GrahamDumpleton commented 4 years ago

JupyterHub 1.0.0 has broken the ability to configure from the jupyterhub_config.py file any authenticators supported by the oauthenticator package which need environment variables to be set. Specifically, the environment variables cannot be set in jupyterhub_config.py prior to setting up the authenticator. This is because JupyterHub now force preloads the authenticator modules, meaning it is too late to set the environment variables. JupyterHub is in effect forcing you to set the environment variables before JupyterHub is even run. This makes it somewhat inconvenient to configure as it can't be all in the jupyterhub_config.py file. Upgrading to JupyerHub 1.0.0 will therefore for example break any configuration using OpenShift authentication, or KeyCloak via generic OAuth authenticator. Right now there doesn't seem to be an easy solution to this.

GrahamDumpleton commented 4 years ago

The problem is more caused by oauthenticator. In 0.9.0 of that package they started registry entrypoints for all the authenticators, which JupyterHub force preloads. Could temporarily use older commit of oauthenticator. Can't use prior tagged version though, as need a change for OCP 4 that only ended up being released in 0.9.0. Up to now had been using fork with the OCP 4 change.

GrahamDumpleton commented 4 years ago

Issue logged against oauthenticator.

guimou commented 4 years ago

Hi Graham, I managed to find a different solution than deleting the module as you explain in the oauthenticator issue. It's done by overriding some parameters in the jupyterhub_config.py: c.JupyterHub.authenticator_class.login_handler._OAUTH_AUTHORIZE_URL=

It's pretty dirty IMHO, but it works (ref: https://github.com/jupyterhub/oauthenticator/issues/271#issuecomment-510965987)

Our full implementation: https://github.com/ulaval/valeria-jupyterhub

GrahamDumpleton commented 4 years ago

Patching into the already loaded authenticator module may require more than just that. Take for example the OpenShift one. Because of:

you also need to patch the cached environment variable at:

So this change to preload the authenticators is a huge pain. The cleanest way which is probably still safe, is to delete the module an reimport it.

Because I don't know what authenticator from oauthenticator may be used, I will probably need to iterate over the list of entrypoints and delete the modules for all of them.

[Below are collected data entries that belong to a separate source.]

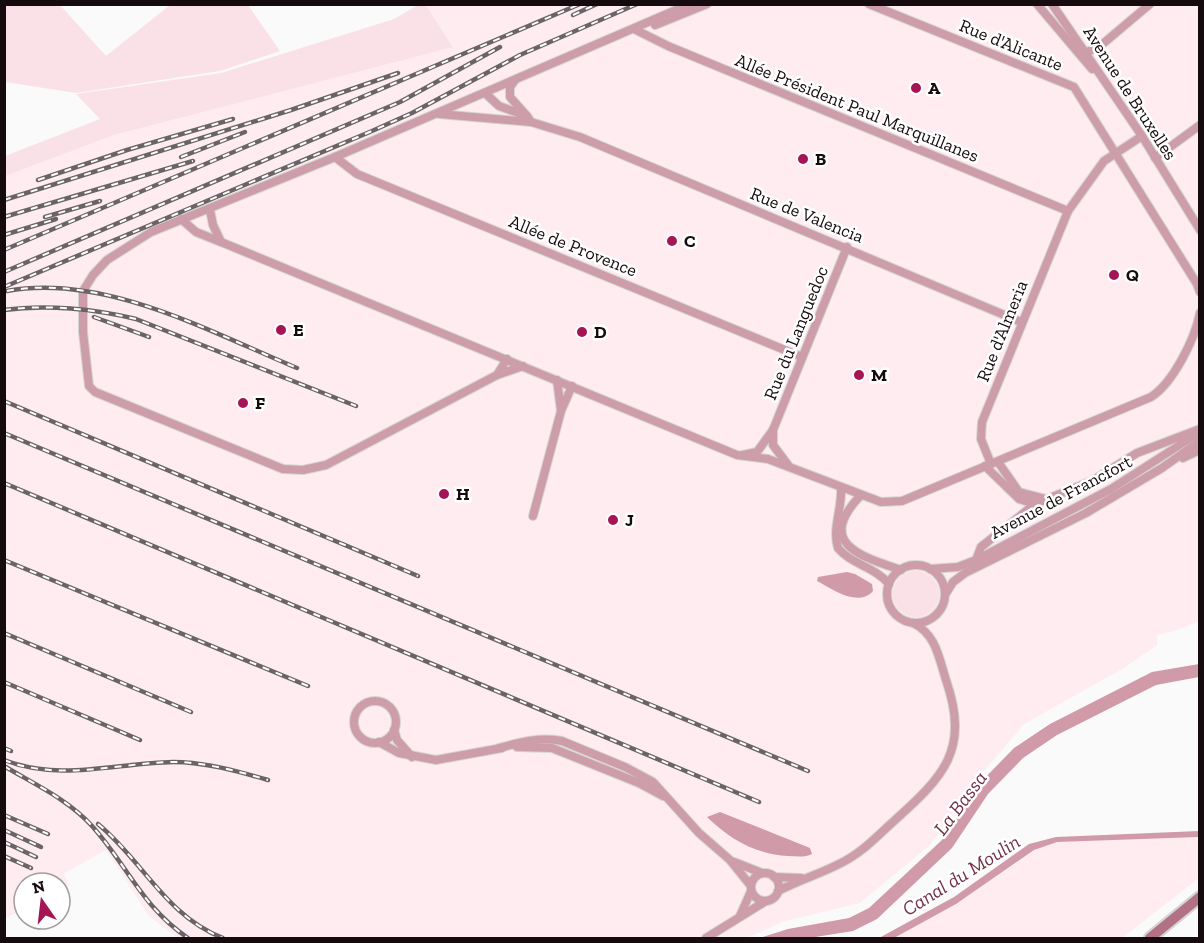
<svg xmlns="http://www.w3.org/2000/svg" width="1204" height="943" font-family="'Zilla Slab',serif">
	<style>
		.built { fill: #feecf0 }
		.green { fill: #fae1e7 }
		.water { fill: #d09aa8 }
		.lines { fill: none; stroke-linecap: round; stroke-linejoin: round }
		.minor-casing { stroke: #d5d4d4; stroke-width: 10 }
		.secondary-casing { stroke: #d5d4d4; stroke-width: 14 }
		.minor { stroke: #cd9eaa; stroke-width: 8 }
		.secondary { stroke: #b37184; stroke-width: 10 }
		.rail-casing { stroke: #6b6466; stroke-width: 4.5 }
		.rail { stroke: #fff; stroke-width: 2; stroke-dasharray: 7; stroke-linecap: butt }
		.poi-dot { fill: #a51555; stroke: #fff; stroke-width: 2 }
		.labels { text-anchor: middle; stroke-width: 5; stroke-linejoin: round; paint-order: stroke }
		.street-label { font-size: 18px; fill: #150a0d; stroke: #fff }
		.poi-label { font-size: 18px; font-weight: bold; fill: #150a0d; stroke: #fff; text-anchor: start }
		.water-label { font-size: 20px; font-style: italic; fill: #722f45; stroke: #fff }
	</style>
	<rect width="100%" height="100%" fill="#fafafa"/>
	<g class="built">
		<path d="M 426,5 L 1199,5 L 1199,621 L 1178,630 L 1157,635 L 1157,645 L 1124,668 L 1024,724 L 978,778 L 931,844 L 860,903 L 782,922 L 747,938 L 178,938 L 149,916 L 106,850 L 63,874 L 70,885 L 60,890 L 60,883 L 24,883 L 24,909 L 6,918 L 4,176 L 114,135 L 453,46 Z"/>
		<path d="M 1199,837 L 1199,878 L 1122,938 L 894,938 L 956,904 L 1038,848 L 1057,842 Z"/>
	</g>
	<g class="green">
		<path d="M 4,5 L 60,5 L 106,56 L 170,5 L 248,5 L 280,51 L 220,71 L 76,93 L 5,82 Z"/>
		<path d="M 418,5 L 426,5 L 453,47 L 114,135 L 5,176 L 5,156 L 100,119 L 76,94 L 221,73 L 394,19 Z"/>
		<circle cx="916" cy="594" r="23"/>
	</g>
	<g class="water">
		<path d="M 847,572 L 855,574 L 872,584 L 873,591 C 858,608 832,589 817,581 L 818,577 Z"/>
		<path d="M 1199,664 L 1199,677 L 1156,685 L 1057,735 L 1023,758 L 988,794 L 952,848 L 877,919 L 853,931 L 809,938 L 760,938 L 788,929 L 849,918 L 869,908 L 942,840 L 977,786 L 1014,748 L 1050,724 L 1152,672 Z"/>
		<path d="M 720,812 L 810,848 L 812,854 C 804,858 796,856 788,856 C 755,854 731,840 707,817 Z"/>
		<path d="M 1199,831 L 1199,837 L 1057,842 L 1034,850 L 956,904 L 894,938 L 879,938 L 954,897 L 1029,844 L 1056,837 Z"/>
	</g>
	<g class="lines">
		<defs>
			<g id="minor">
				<path d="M 869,4 L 1074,87 L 1197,284 L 1200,292"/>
				<path d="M 1037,4 L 1092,69"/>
				<path d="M 1052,4 L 1142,136 L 1200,230"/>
				<path d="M 655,25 L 707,4"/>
				<path d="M 636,30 L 668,46 L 1068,211"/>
				<path d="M 1087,52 L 1099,47 L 1150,4"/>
				<path d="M 515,80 L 510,87 L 510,97 L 526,115"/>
				<path d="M 485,93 L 499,106 L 527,116 L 531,122"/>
				<path d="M 439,114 L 531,122 L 580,137 L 1021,322"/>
				<path d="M 335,157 L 357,174 L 802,357"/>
				<path d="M 1155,158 L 1200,125"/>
				<path d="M 181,219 L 196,232 L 221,242 L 213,225 L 210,210"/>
				<path d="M 221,242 L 737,455 L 768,459 L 881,502 L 902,501 L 1151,397 C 1173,383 1195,339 1200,313"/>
				<path d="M 507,359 L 497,375 L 523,366"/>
				<path d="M 497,375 L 326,465 L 303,470 L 283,469 L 95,392 L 89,386 L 83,332 L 83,291 L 93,275 L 107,260 L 151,232 L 335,157 L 690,4"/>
				<path d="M 557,380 L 561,411 L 572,386"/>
				<path d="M 773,430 L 847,247"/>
				<path d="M 743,455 L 757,452 L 773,430 L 773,445 L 788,465"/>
				<path d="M 1183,458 L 1200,450"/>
				<path d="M 998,462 L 1019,492 L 1046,499"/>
				<path d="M 991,464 L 981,439 L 982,422 L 1068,211 L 1104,161 L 1142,136"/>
				<path d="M 985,466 L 1019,499 L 1035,504"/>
				<path d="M 841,489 C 842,510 832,528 838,548 C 852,565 874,566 889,584"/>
				<path d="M 860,496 C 816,543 859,556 901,570"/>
				<path d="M 533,516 L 561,411"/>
				<path d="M 976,560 L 981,547 L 1035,504 L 1092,481 L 1137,453 L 1200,429"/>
				<circle cx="916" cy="594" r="29"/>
				<path d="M 930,569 L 958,567 L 976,560 L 1111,489 L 1200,432"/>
				<path d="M 945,595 L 953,582 L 965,573 L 1086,513 L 1162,468 L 1200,441"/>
				<circle cx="375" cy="722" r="21"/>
				<path d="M 394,730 L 397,740 L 412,757"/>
				<path d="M 379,742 L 399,753 L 436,760 L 502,748"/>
				<path d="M 517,747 L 552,748 L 639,783 L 663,796"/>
				<path d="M 499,748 C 521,742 539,737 562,741 L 625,767 L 653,782 L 699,833 L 730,860 L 751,886"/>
				<path d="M 734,862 L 762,873"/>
				<circle cx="765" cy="887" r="14"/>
				<path d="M 774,877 L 801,878"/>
				<path d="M 778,891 C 799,880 820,874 841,863 C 862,853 877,836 894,821 C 944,776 970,750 946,680 C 939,658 936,634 913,623"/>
				<path d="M 740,916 L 751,891"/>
				<path d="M 706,938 L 766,901"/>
			</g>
			<path id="secondary" d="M 1150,938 L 1200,897"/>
		</defs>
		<use href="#minor" class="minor-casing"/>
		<use href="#secondary" class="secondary-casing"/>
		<use href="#minor" class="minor"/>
		<use href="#secondary" class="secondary"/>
		<defs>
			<g id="rail">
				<path d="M 573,15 L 597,4"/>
				<path d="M 181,157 L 245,132"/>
				<path d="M 38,180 L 127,150 L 233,119"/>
				<path d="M 4,200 L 291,110 L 398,73"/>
				<path d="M 4,217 L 193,161"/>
				<path d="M 45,217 L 100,201"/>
				<path d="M 4,235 L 56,219"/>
				<path d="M 4,250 L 580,4"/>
				<path d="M 4,272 L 400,102 L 500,47"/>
				<path d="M 4,287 L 372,131 L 412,113 L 520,55 L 637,4"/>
				<path d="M 7,291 C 104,273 210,332 297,368"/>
				<path d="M 4,310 C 46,304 95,309 136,319 L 356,406"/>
				<path d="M 94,317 L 149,337"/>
				<path d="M 4,401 L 418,576"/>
				<path d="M 4,433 L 808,771"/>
				<path d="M 4,483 L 759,802"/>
				<path d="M 4,560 L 308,686"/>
				<path d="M 4,633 L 191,712"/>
				<path d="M 4,682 L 140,740"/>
				<path d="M 4,748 L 11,751"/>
				<path d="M 4,760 C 61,782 115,763 173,762 C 205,762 237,771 268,780"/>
				<path d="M 4,766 C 34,784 69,800 92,826 C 127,865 142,907 188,938"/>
				<path d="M 4,815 L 48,834"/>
				<path d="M 98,824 C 143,861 166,916 223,938"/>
				<path d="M 4,830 L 41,847"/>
				<path d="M 4,842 L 36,857"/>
				<path d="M 4,856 L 31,868"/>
			</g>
		</defs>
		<use href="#rail" class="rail-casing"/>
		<use href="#rail" class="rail"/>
	</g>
	<g class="poi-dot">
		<circle cx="916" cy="88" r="6"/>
		<circle cx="803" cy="159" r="6"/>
		<circle cx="672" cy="241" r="6"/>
		<circle cx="1114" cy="275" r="6"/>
		<circle cx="281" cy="330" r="6"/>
		<circle cx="582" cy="332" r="6"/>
		<circle cx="859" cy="375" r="6"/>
		<circle cx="243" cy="403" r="6"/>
		<circle cx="444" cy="494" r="6"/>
		<circle cx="613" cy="520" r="6"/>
	</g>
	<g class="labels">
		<g class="street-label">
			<text transform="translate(1011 45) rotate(22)" y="6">Rue d'Alicante</text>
			<text transform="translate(1130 93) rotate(57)" y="6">Avenue de Bruxelles</text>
			<text transform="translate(857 108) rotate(22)" y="6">Allée Président Paul Marquillanes</text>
			<text transform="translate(807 215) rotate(22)" y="6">Rue de Valencia</text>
			<text transform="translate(573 246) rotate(22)" y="6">Allée de Provence</text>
			<text transform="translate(1002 331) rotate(-68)" y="6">Rue d'Almeria</text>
			<text transform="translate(796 333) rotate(-68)" y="6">Rue du Languedoc</text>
			<text transform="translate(1061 497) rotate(-28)" y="6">Avenue de Francfort</text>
		</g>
		<g class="poi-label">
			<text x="928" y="94">A</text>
			<text x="815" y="165">B</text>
			<text x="684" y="247">C</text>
			<text x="1126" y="281">Q</text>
			<text x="293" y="336">E</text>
			<text x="594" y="338">D</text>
			<text x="871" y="381">M</text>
			<text x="255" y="409">F</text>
			<text x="456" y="500">H</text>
			<text x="625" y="526">J</text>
		</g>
		<g class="water-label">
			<text transform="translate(960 803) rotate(-53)" y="7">La Bassa</text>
			<text transform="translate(961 875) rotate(-32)" y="7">Canal du Moulin</text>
		</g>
	</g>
	<rect width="1204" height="943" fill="none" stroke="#150a0d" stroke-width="12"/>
	<g transform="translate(42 901) rotate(346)"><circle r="28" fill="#ffffff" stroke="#a19d9e" stroke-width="1.5"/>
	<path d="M0-4.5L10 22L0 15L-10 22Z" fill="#a51555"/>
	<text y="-9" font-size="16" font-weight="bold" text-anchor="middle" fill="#150a0d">N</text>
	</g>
</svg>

Is only way I can preserve ability to configure them from jupyterhub_config.py. It is really inconvenient to require a separate config file, perhaps needing to be a shell script, to set environment variables before JupyterHub starts.

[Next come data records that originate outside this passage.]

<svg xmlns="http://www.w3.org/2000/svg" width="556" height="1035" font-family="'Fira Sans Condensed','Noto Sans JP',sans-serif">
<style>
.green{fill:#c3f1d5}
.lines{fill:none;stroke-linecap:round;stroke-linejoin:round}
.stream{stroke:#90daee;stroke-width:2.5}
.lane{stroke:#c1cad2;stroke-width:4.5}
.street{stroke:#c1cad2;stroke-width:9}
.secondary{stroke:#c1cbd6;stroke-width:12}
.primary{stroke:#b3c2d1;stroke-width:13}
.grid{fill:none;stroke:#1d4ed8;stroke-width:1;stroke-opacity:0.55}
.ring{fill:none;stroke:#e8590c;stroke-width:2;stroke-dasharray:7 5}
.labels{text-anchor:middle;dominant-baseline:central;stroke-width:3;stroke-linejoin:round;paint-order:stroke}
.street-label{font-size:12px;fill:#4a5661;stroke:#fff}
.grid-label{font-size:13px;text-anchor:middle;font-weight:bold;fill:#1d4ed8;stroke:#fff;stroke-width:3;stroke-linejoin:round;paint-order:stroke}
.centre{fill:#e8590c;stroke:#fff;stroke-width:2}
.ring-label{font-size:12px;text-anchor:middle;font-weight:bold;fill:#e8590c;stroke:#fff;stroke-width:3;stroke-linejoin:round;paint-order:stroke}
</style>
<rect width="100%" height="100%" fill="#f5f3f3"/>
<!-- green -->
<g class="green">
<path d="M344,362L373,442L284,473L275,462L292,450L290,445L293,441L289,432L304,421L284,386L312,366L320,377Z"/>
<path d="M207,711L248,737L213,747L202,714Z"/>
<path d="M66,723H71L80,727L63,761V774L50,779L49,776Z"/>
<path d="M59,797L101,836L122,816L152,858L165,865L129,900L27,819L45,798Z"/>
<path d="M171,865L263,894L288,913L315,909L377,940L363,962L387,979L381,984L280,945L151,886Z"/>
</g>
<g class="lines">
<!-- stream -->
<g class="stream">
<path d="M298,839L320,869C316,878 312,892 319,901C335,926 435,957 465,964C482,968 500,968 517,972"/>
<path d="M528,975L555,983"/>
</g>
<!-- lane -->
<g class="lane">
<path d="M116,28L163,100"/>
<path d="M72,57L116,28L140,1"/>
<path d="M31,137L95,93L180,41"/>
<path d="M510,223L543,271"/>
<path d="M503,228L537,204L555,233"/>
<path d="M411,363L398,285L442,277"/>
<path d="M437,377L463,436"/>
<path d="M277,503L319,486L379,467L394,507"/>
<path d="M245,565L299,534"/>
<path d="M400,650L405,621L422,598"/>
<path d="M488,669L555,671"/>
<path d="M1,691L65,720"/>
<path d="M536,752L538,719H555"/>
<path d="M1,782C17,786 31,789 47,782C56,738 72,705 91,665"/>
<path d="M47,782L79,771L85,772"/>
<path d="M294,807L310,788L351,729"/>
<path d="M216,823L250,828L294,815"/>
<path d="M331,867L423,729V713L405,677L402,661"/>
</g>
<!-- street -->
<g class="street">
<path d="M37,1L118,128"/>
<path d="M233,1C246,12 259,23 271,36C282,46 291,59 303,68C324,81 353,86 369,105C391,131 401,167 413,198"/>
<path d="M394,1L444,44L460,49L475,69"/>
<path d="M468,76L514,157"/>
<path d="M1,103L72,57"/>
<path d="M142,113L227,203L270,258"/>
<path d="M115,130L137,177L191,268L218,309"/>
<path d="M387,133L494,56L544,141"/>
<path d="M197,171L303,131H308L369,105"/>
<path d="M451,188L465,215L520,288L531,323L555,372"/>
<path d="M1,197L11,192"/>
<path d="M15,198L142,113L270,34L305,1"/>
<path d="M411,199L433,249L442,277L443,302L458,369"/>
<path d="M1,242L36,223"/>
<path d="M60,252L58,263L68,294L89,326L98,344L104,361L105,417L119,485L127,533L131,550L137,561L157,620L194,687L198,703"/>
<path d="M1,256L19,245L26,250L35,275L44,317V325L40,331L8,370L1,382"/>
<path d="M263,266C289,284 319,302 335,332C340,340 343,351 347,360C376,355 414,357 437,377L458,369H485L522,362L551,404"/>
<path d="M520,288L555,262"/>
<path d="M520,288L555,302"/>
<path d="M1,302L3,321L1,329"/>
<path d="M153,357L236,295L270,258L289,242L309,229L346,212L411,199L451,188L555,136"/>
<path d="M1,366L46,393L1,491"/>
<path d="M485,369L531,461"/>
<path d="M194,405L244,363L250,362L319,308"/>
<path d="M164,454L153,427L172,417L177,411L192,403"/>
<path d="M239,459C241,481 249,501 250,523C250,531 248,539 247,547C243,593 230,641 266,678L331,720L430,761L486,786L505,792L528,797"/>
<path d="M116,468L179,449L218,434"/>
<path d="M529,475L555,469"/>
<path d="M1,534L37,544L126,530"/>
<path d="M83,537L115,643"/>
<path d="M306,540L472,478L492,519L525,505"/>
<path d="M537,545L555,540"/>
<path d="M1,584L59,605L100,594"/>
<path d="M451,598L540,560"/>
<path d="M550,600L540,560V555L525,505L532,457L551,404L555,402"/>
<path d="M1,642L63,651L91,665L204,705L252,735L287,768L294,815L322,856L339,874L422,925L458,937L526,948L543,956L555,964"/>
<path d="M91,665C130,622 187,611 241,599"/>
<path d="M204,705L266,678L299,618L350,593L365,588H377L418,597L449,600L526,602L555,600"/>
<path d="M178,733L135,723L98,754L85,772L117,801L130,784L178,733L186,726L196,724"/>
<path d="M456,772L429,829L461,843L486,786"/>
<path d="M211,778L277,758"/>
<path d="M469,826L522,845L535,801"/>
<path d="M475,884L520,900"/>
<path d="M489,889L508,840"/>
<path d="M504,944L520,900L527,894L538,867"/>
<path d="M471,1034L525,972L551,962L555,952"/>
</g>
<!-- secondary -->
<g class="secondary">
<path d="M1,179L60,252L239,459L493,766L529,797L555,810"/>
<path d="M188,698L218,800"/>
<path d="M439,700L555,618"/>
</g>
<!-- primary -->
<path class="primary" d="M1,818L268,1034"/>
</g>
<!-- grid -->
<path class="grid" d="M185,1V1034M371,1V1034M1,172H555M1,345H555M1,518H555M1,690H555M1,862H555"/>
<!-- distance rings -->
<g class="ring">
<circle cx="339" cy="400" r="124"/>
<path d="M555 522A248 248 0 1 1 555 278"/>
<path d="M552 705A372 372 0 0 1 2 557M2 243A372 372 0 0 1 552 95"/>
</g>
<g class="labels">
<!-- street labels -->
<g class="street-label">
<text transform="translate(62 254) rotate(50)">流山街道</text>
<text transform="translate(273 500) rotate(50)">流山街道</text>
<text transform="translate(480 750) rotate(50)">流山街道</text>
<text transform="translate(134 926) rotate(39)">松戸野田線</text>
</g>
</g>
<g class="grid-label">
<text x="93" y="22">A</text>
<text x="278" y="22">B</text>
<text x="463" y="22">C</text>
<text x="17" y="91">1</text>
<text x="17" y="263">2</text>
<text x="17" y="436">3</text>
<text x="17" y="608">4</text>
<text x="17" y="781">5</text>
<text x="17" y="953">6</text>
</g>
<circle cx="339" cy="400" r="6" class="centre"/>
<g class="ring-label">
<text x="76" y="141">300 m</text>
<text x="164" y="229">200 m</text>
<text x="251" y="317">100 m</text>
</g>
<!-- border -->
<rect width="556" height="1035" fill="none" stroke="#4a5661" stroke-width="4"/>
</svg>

GrahamDumpleton commented 4 years ago

BTW, it was never intended that you should need to fork jupyterhub-quickstart. It was designed in a way to be extendable through S2I. It is unfortunate that you forked it. Would have been better to have made a copy (not fork) of:

and use that as a starting point. That way not modifying jupyterhub-quickstart as the core and just extending the config and adding your own custom templates for deployment.

guimou commented 4 years ago

Yes, I much prefer the deleting approach, I will give it a try. And yes, our original intent was to build upon jupyterhub-quickstart without forking it, as we discussed a few months ago. That's the way we started effectively, but we had to do it at some point for various reasons: first the upgrade to JH 1.0.0 (with other libraries as well), as the building process involved uninstalling libraries from base JH to reinstall over the new versions, which was not very effective. Second (and more important) were the requirements to stay "independant", in case you decided to just wipe out all the repos. Nothing personal of course :-), and we always could have kept a copy somewhere, but that was per organization policy for this kind of thing. And last, as you may have seen, we have reorganized things a little bit to make it clearer for people who will maintain it in production (not that it was not, but again our version is tailored for our specific needs). I am right now finishing the README to give more details. But again, that was part of a development process, and as I would have much liked to stay with the original intent (and now that we know more precisely what we need), maybe I'll try to repackage it with jupyterhub-quickstart as the core (or they will do it at ULaval now that I'm not there anymore).